Objective tinnitus is caused by certain medical conditions to do with the heart or kidneys, head trauma, dental issues, or metabolic deficiencies.
If the sound you hear is more like pulsing, this is called pulsatile tinnitus, and it’s usually caused by the neck and brain’s blood flow or an irregularity in the brain.
Are Hearing Aids A Solution To Tinnitus?
Hearing aids are the most effective way to treat most types of tinnitus. They are set to heighten and soften all the sounds your brain is unable to process properly, so once you can hear better, the brain doesn’t react in the same way anymore by creating its own sounds.
Another feature of most of the latest hearing aids is the masking option – it delivers tones at certain frequencies to mask the sound of tinnitus and help move the wearer’s focus off it.

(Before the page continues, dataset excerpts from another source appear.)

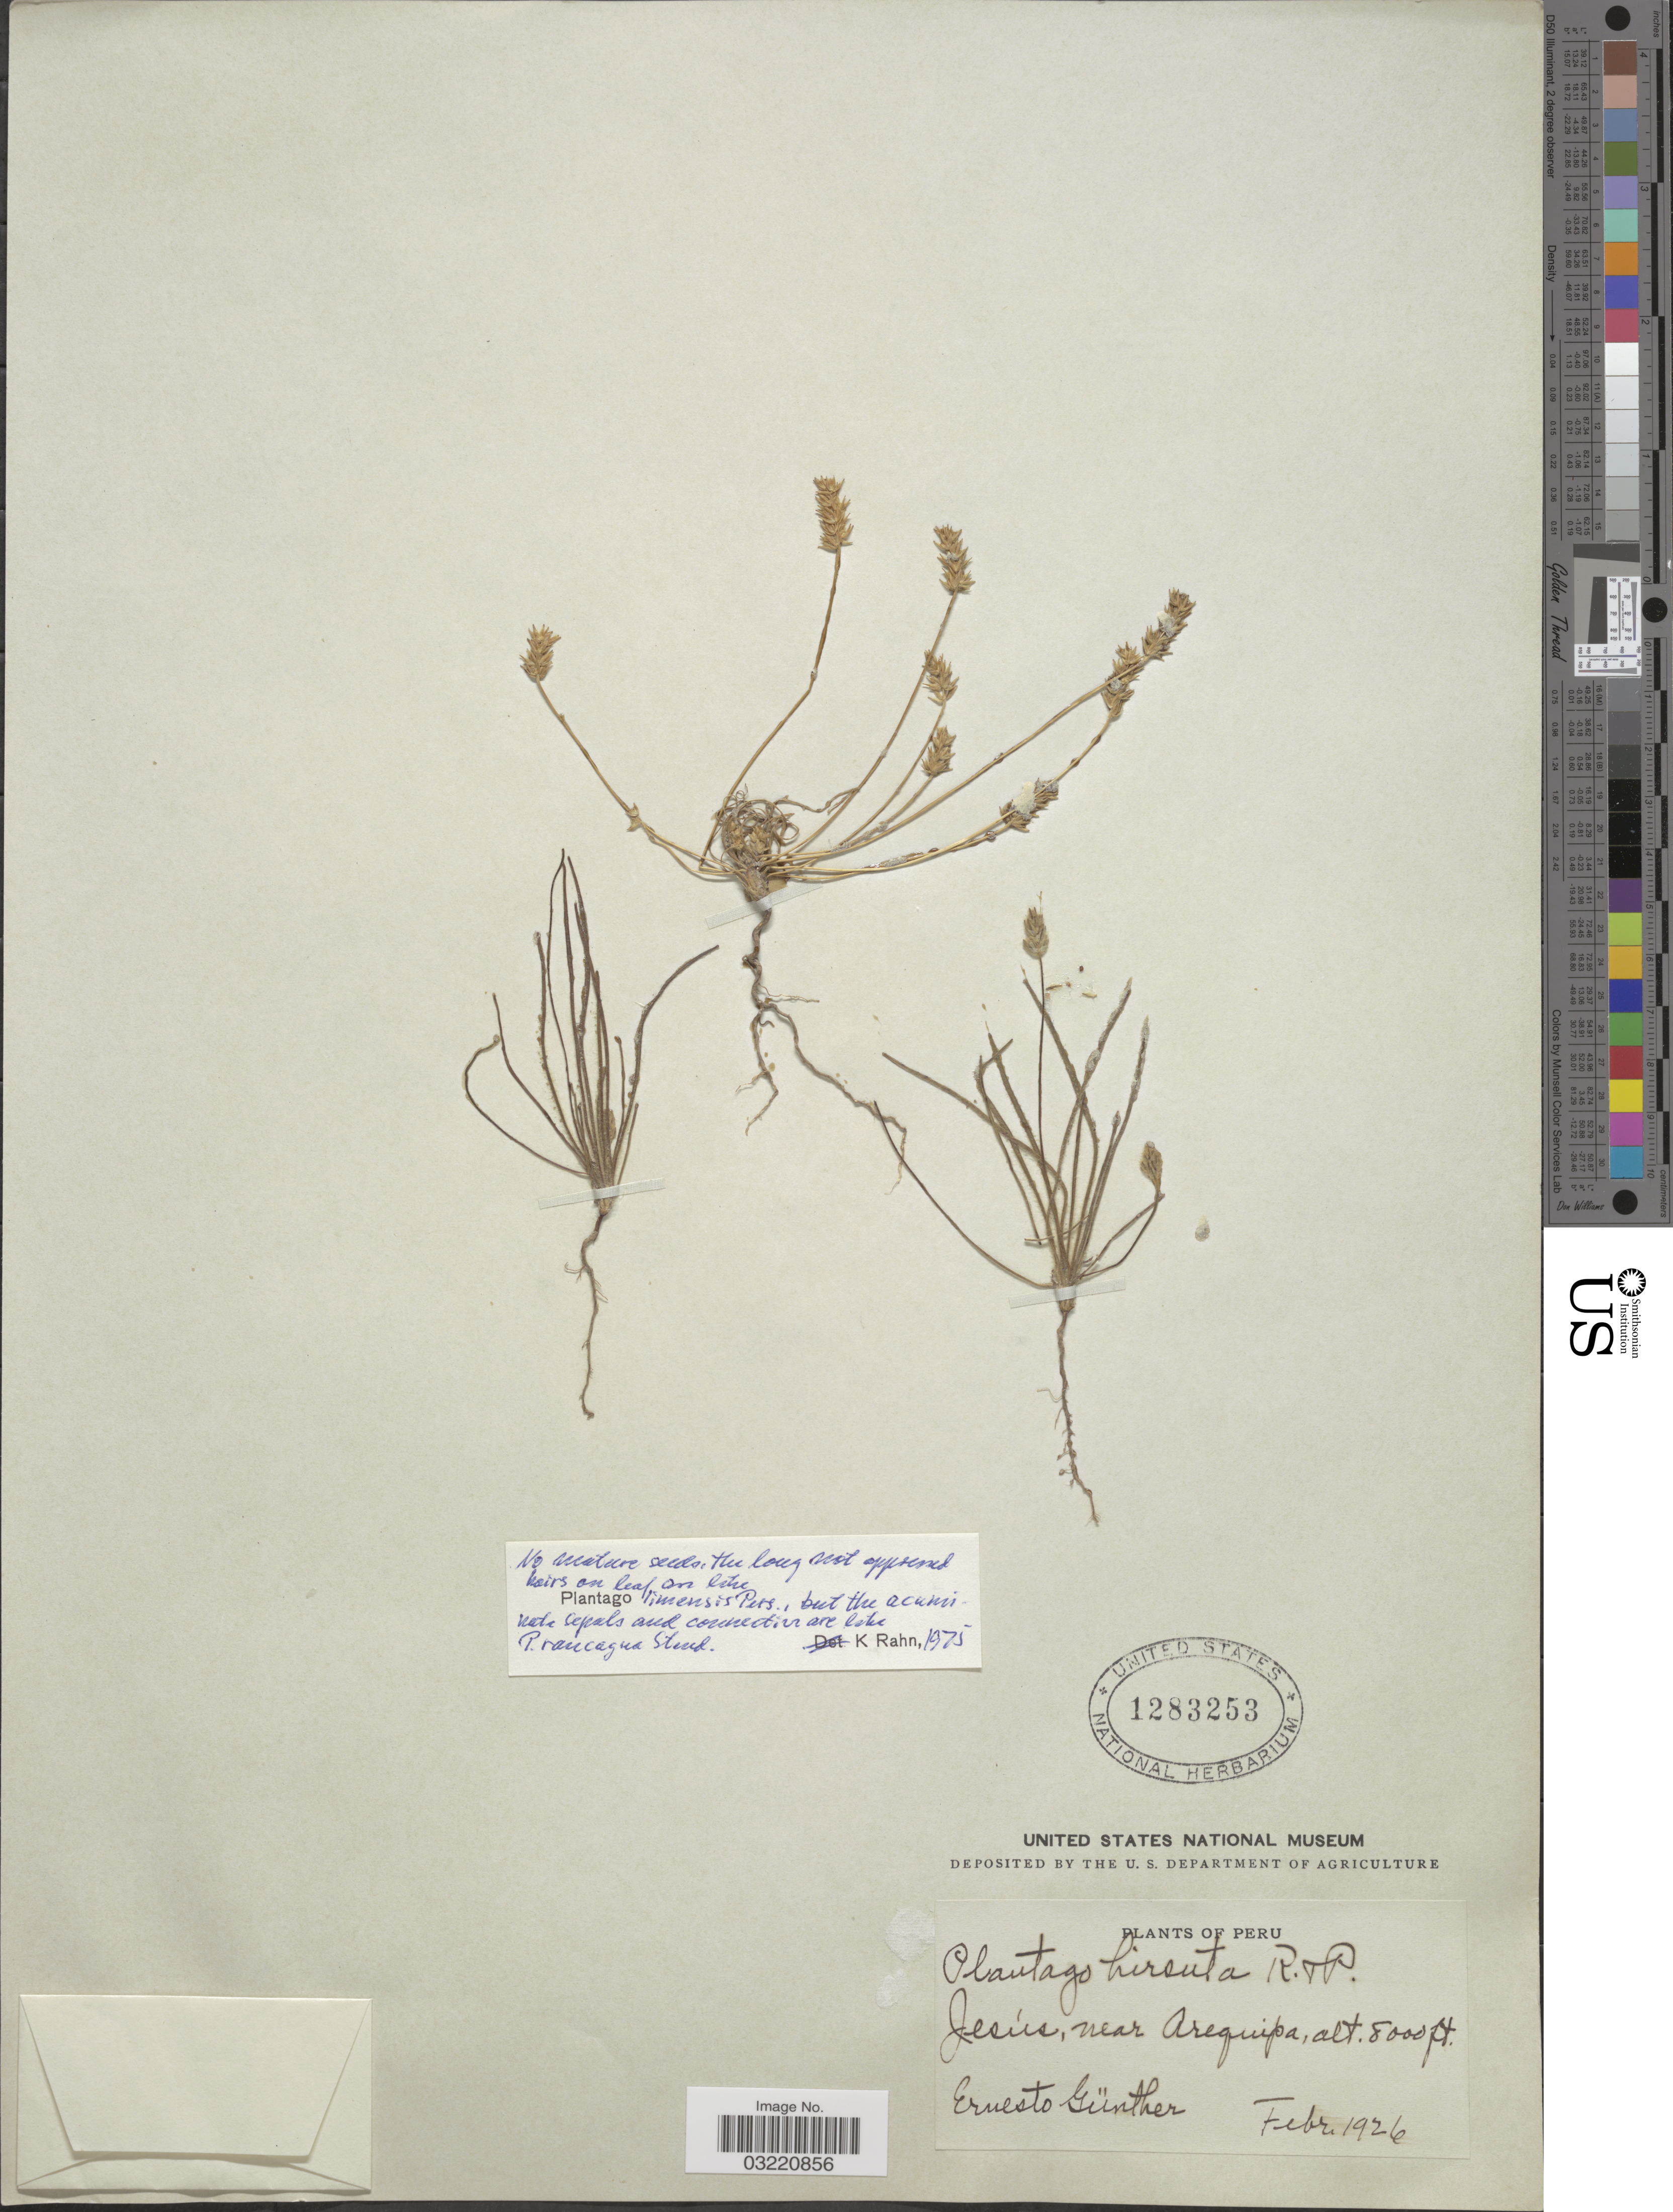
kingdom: Plantae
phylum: Tracheophyta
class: Magnoliopsida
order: Lamiales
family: Plantaginaceae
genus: Plantago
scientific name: Plantago limensis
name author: Pers.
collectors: E. Gunther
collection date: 1926-02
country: Peru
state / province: Arequipa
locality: Jesús, near Arequipa.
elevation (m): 2438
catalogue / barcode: US 1283253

If additional help is needed, I also recommend cognitive behavioral therapy — a retraining of the brain to focus on other sounds — which has been very successful so far.
There is no drug available right now that removes all the sounds created by the brain.
Are ANY Hearing Aids A Solution?
When you buy hearing aids, it’s next to impossible to go it alone — trying to set them up properly and get used to them — especially if you need them to also treat your tinnitus.
In truth, you need to work with a doctor of audiology to treat your tinnitus properly. If you work with an audiologist, you will undergo specialized testing to determine the exact pitch required, perceived loudness, and how much masking noise should be used.
During this hearing assessment, we will also rule out medical pathology that could be causing the tinnitus. You can’t get this kind of medical attention online.
The First Step If You Are Struggling With Tinnitus
The first step to diagnosing and treating your tinnitus is to set up a hearing assessment with a doctor of audiology. Once we find out the cause, we can suggest treatment options.
It might be as simple as removing earwax from your ear canal, but whatever it takes, we’re here for you to help you get to the place where your tinnitus does not affect your daily life anymore.
We look forward to helping relieve your tinnitus symptoms.